Sunday, October 26, 2008

The Sands of Time

We're getting hard frosts now. In the morning, the ground and my garden are icy white. When the sun finally makes it up above the tree tops, leaves fall in torrents as the heat hits those ice-cold branches and the trees lose their grip on the summer canopy.
"Time is like a handful of sand - the tighter you grasp it, the faster it runs through your fingers"

These days, there is not much space outside of the time I spend with my mother. So I have found when I do not hand over my writing to others, what I am compelled to write about becomes an extension of my conversations and reflections with Mom. The two of us are spending a lot of time looking back. That's where she's most comfortable. The farther back we go, the better her memory. Ask her about an event or person in her childhood and you'll get minute details. Ask her what she had for lunch the minute she finished the last morsel, and you'll get a shrug.

Mom grew up on the Atlantic Ocean just outside of Boston, Massachusetts. Her summers were spent with family on Cape Cod. Her only move was to Michigan and the shores of a much smaller body of water but still huge in its own right, Lake Michigan. This is where Mom has spent the last 68 years of her life and where I grew up.

The other day we talked about spending so much of one's life on or near a beach. There are many wonderful and interesting things about beach life. Watching wildlife, digging clams, and flying kites have been some of our favorites. But in our conversation, Mom seemed to want to focus on sand. We agreed that our beach days will always be a part of us and will forever be most defined by sand. Oh, such a tiny thing for such a long life!

We've concluded that our hair, toes, belly buttons and many other unmentionable crevices will always contain at least a few grains of sand. A total cleaning is not possible. We'll both die with sand in some crack. Likewise, we'll forever have sand in our bed.

We are still astounded at how possessions can get lost for a long, long time as the sand shifts and inches forward and backward with the wind and the waves. And that often, with that same shifting, the treasures are unearthed and things long lost return. I remember that vividly with a stuffed toy cat that disappeared for a good three months, only to return with no more damage than need of a good washing.

We agreed that sleeping on the sand makes the best nap. Long after the day has cooled, that patch of sand is still quite warm having absorbed the sun all day. Warm sand, properly piled and molded, will allow for rest so deep you'll drool in your sleep and wake with sand plastered to the side of your face.
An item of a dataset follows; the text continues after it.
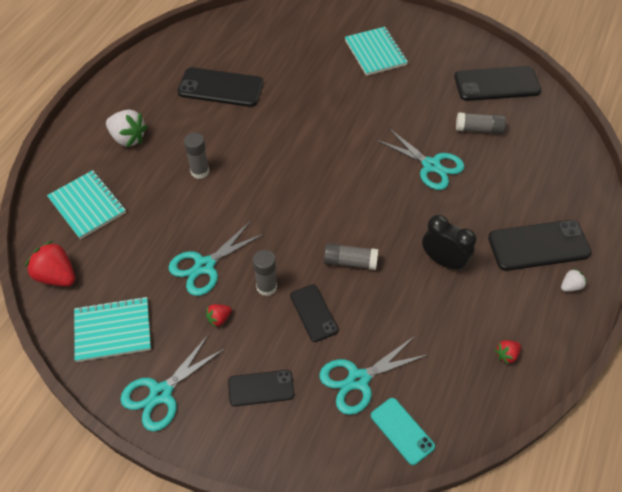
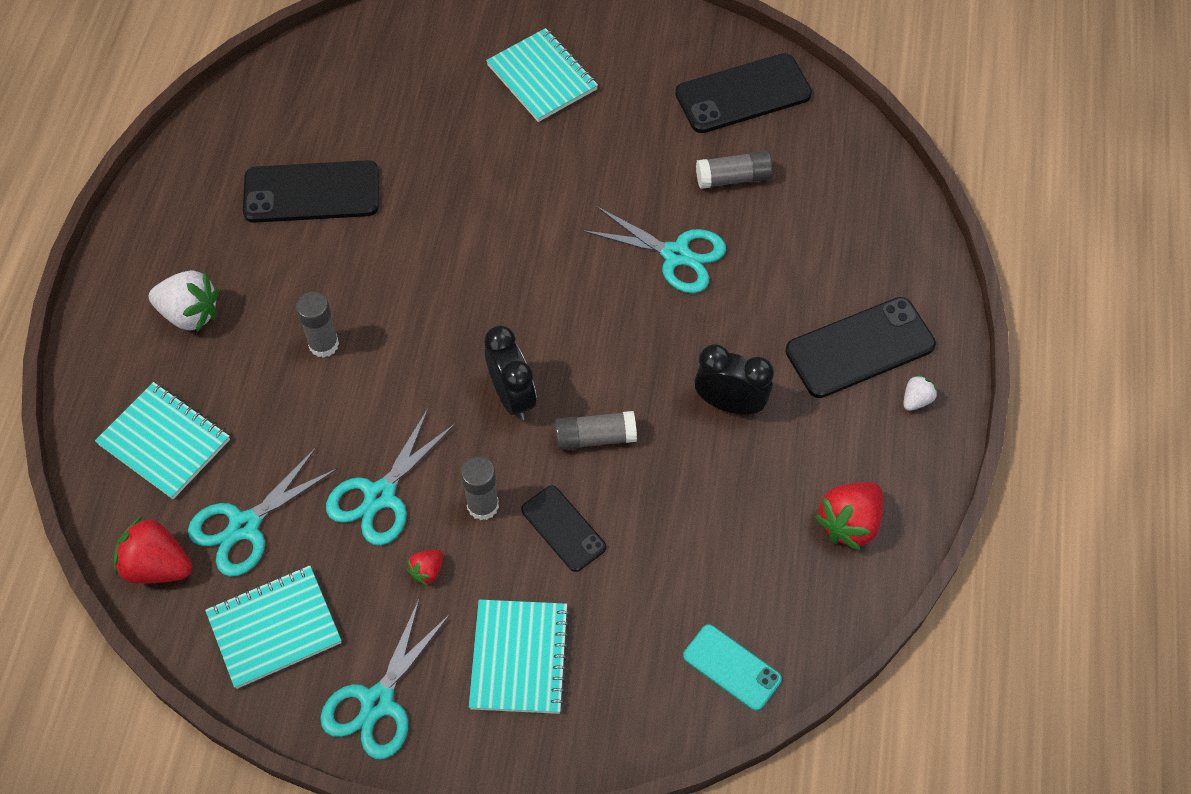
camera: 15 degrees left, 5 degrees up
(261, 388) = (519, 658): black phone -> turquoise notebook
(305, 226) = (512, 396): none -> black clock
(358, 380) = (653, 611): turquoise scissors -> turquoise scissors (245, 526)
(506, 355) = (849, 523): red strawberry -> red strawberry, size x1.92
We sighed as we remembered the experience of standing at the water's edge and wiggling our feet in the sand. Better than any foot massage we've ever had, our feet emerged baby fresh and buffed.

I serve up this reflection about sand as an opportunity for you to remember the environment that forever defines you. What simple geography has played a big role in defining who you are today? Prairie grasses, a cool and quite pine forest, rocks, an orchard, a pasture? Search for that place in your own life journey. Your eternity is as simple as a grain of sand. I’d love to hear your reflections as you discover your own sands of time.

“To see a world in a grain of sand
And Heaven in a wild flower
Hold infinity in the palm of you hand
And eternity in an hour.”
Auguries of Innocence ~William Blake

“They dined on mince and slices of quince,
Which they ate with a runcible spoon;
And hand in hand, on the edge of the sand,
They danced by the light of the moon.”